## INSTRUCTIONS TO FOLLOW
Reproduce every line of the data below word for word, leaving out the pictures.
===== COLLECTED DATA
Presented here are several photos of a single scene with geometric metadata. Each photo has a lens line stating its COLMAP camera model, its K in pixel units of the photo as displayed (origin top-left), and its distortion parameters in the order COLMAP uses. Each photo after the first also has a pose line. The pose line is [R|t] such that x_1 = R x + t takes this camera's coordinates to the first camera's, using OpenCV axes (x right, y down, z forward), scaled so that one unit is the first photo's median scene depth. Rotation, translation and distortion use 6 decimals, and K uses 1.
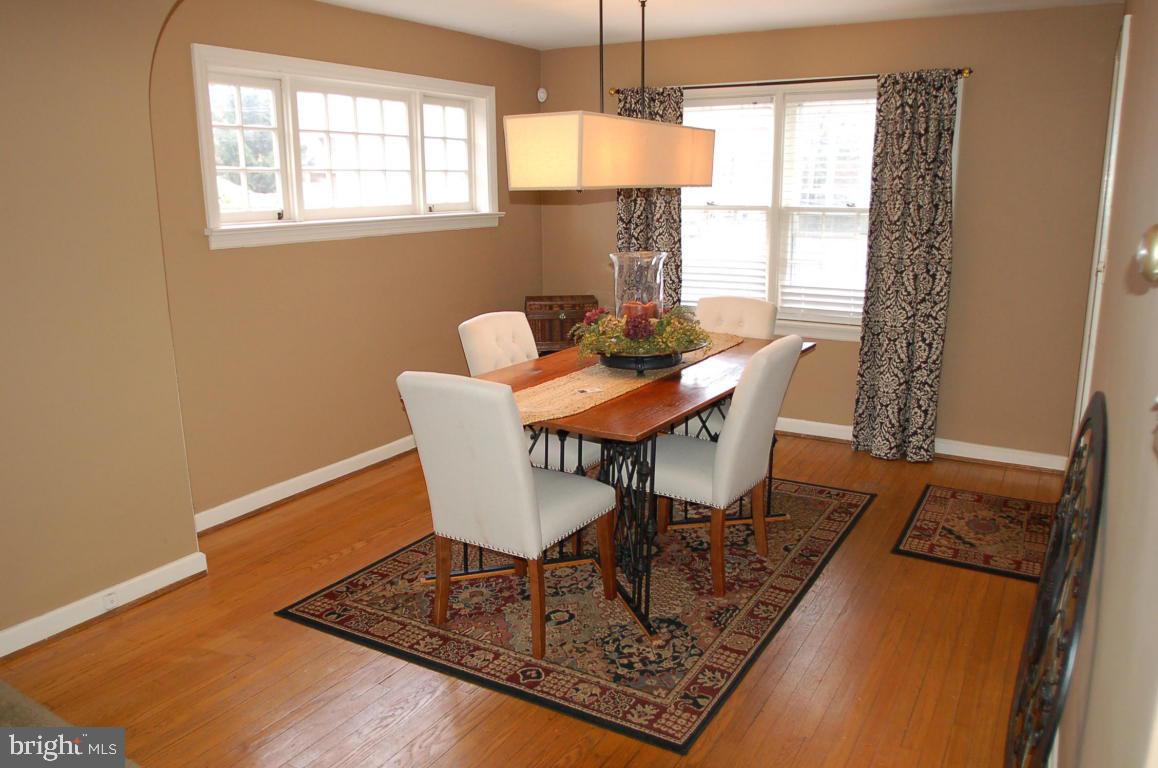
lens RADIAL K [[859.5, 0, 585.5], [0, 859.5, 387.9], [0, 0, 1]] dist [-0.082314, 0.014245]
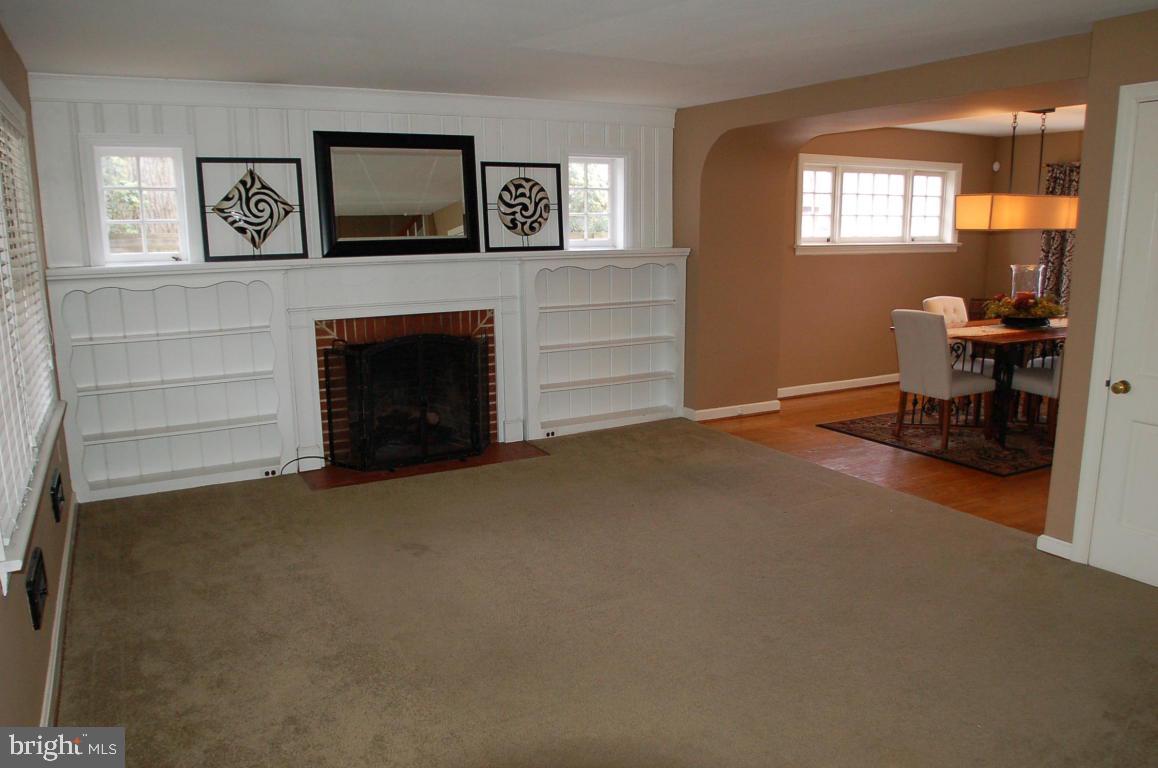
lens RADIAL K [[859.5, 0, 575.0], [0, 859.5, 389.6], [0, 0, 1]] dist [-0.082314, 0.014245]
pose [[0.856148, 0.102663, -0.506430, 0.136865], [-0.119747, 0.992804, -0.001178, 0.185555], [0.502665, 0.061652, 0.862280, -0.840317]]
==========
## OUTPUT FOR THIS EXERCISE
Presented here are several photos of a single scene with geometric metadata. Each photo has a lens line stating its COLMAP camera model, its K in pixel units of the photo as displayed (origin top-left), and its distortion parameters in the order COLMAP uses. Each photo after the first also has a pose line. The pose line is [R|t] such that x_1 = R x + t takes this camera's coordinates to the first camera's, using OpenCV axes (x right, y down, z forward), scaled so that one unit is the first photo's median scene depth. Rotation, translation and distortion use 6 decimals, and K uses 1.
lens RADIAL K [[859.5, 0, 585.5], [0, 859.5, 387.9], [0, 0, 1]] dist [-0.082314, 0.014245]
lens RADIAL K [[859.5, 0, 575.0], [0, 859.5, 389.6], [0, 0, 1]] dist [-0.082314, 0.014245]
pose [[0.856148, 0.102663, -0.506430, 0.136865], [-0.119747, 0.992804, -0.001178, 0.185555], [0.502665, 0.061652, 0.862280, -0.840317]]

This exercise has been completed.